Wednesday, June 10, 2009

the real noise won't be made when Russia sells Treasuries but when the large Asian economies get into the game

From Free Exchange:

"From Russia, with higher interest rates
Posted by:
The Economist l LONDON
Categories:
IMF

FELIX SALMON alerts us to Russia's statement that it will sell some American Treasuries to finance its purchase of the soon-to-be-issued IMF bonds. He discounts the possiblity that actions like this could affect the T-bill market because he believes any IMF bonds will likely be denominated in dollars and because potential Russian purchases will probably be little more than a drop in the bucket.

But this is not the conclusion of Brookings's Eswar Prasad, who has argued that IMF bonds will quite likely be denominated in SDRs, thus allowing for some currency diversification, but also that even if the likely scale of countries' IMF bond purchases aren't enough to rock the T-bill market, they could affect American interest rates if markets react adversely to countries having a new alternative to Treasuries. (He does point out, though, that any shift out of Treasuries into IMF bonds would be tempered by the IMF having to hold some Treasuries to mimic the composition of the SDR basket, so the direct effect on the T-bill market would be even smaller than the sum of countries' IMF bond purchases woukd suggest.)

But as Mr Salmon notes, if there is in fact a causal route between purchases of IMF bonds and higher interest rates, then the real noise won't be made when Russia sells Treasuries but when the large Asian economies get into the game."

Me:

Don the libertarian Democrat wrote:

June 10, 2009 21:03

"FELIX SALMON alerts us to Russia's statement that it will sell some American Treasuries to finance its purchase of the soon-to-be-issued IMF bonds"
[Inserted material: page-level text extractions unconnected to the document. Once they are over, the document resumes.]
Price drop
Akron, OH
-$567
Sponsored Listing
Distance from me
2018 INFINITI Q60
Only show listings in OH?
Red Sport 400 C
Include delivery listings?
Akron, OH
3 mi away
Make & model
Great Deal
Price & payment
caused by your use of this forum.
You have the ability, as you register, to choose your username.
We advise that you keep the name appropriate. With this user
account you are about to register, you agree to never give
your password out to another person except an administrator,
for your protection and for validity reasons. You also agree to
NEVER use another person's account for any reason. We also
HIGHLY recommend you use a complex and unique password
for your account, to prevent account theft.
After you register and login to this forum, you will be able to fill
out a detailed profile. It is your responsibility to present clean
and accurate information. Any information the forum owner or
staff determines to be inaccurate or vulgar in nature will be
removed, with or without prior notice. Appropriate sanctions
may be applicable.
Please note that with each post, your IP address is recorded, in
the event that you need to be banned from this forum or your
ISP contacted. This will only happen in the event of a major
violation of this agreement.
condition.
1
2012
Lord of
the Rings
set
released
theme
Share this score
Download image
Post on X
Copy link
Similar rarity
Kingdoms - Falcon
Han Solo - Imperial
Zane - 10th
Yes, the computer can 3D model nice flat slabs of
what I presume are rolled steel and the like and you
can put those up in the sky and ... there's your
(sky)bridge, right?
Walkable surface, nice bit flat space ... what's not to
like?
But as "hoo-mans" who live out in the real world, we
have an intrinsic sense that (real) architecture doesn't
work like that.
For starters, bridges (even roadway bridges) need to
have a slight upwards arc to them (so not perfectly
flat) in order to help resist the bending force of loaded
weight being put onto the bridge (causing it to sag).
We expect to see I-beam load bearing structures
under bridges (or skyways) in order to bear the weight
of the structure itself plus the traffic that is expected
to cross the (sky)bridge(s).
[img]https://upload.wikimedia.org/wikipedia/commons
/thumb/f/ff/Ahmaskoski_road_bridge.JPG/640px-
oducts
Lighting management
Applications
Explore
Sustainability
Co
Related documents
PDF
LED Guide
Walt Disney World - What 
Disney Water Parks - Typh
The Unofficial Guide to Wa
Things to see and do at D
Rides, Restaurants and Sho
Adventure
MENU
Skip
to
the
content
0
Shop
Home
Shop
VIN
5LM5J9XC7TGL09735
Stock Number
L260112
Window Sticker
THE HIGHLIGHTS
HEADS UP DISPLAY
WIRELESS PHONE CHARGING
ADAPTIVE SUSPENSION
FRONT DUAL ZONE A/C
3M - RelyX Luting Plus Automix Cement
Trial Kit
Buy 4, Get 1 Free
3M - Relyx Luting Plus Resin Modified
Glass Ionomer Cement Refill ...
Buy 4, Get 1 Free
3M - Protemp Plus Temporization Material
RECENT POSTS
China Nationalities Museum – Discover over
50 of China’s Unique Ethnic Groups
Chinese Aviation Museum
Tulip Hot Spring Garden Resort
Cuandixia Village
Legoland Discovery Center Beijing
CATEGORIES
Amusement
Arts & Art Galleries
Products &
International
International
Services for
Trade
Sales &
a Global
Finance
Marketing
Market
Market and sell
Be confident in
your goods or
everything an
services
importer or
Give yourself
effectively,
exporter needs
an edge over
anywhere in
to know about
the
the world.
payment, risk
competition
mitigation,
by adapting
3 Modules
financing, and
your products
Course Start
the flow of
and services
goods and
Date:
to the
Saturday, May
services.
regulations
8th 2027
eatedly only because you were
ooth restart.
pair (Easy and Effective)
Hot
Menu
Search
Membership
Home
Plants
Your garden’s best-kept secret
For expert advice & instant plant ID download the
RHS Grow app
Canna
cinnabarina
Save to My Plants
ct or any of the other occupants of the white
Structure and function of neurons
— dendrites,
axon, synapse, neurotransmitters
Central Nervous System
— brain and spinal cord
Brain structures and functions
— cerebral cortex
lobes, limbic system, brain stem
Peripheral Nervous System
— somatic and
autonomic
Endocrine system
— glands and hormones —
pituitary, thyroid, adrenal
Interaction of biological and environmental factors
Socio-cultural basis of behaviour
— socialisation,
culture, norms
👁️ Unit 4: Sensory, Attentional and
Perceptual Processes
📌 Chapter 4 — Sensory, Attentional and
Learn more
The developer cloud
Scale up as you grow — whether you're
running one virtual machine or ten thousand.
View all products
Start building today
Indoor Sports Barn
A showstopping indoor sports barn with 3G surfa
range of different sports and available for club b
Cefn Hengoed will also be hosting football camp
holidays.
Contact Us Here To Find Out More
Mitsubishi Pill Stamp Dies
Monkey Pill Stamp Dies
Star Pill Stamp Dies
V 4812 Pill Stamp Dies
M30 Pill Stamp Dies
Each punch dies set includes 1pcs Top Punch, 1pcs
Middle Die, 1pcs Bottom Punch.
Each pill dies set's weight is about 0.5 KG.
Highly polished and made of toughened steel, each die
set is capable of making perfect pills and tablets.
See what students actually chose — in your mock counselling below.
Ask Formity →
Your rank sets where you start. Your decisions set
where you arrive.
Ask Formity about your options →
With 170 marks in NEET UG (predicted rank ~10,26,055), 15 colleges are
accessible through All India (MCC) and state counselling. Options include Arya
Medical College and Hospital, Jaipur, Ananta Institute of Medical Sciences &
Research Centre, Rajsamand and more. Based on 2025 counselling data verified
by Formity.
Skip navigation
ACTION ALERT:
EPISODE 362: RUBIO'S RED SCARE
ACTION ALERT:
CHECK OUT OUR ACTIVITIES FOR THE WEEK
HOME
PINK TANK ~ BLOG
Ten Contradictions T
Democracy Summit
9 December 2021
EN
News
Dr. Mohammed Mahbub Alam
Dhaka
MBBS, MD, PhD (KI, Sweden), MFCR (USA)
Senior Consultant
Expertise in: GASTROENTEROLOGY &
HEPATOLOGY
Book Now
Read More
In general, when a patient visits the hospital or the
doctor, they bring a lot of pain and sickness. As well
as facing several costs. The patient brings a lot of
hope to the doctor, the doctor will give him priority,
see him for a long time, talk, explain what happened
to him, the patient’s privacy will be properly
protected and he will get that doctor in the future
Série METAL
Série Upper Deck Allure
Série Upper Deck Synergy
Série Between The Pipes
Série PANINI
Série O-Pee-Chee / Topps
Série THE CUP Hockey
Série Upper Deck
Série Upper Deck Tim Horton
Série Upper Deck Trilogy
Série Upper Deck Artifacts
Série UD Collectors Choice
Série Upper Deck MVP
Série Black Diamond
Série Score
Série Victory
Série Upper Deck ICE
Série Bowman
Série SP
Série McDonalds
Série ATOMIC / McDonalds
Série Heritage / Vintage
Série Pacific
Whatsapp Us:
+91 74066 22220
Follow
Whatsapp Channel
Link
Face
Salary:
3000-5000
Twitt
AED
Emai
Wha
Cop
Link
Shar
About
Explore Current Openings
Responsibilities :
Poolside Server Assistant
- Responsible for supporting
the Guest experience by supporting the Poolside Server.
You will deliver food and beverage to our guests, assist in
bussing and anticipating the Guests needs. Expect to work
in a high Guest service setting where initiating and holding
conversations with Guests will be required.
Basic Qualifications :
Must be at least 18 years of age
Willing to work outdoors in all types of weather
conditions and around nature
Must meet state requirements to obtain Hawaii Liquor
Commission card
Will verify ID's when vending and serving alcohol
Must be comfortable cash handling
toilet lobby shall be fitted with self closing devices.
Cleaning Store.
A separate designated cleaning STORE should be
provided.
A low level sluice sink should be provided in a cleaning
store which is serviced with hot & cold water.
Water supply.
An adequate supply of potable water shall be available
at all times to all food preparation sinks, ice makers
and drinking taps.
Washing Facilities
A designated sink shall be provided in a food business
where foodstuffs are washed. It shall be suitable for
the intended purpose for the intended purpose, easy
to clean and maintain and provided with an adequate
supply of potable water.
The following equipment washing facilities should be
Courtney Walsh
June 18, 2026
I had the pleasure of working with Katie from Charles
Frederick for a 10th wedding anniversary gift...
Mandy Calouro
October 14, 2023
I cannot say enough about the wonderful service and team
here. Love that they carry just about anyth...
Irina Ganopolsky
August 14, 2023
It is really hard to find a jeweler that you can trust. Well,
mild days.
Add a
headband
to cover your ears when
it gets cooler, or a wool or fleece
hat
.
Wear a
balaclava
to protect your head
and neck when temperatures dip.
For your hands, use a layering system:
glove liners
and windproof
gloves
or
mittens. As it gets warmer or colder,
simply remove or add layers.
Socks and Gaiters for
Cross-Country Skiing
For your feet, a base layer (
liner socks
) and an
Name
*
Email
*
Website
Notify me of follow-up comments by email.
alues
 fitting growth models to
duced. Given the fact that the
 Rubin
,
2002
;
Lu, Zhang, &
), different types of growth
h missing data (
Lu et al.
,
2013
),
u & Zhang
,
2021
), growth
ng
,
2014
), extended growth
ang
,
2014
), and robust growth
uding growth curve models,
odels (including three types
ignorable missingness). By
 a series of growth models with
I must be the only person reading the story this way, but here goes: Russia said that it had purchased a lot of US Bonds during the Flight To Safety. When those bonds mature, they are considering investing in riskier investments. Separately, Russia has pledged to buy some of these IMF bonds if they turn up. Separately, some Russian officials talked about possible US inflation, the role of the dollar.

I just don't see anything but a lot of hot air and iffy assumptions. In general, one would expect them to ease out of certain US bonds if the world economy improves. They aren't in these US bonds for the interest rates. Are they?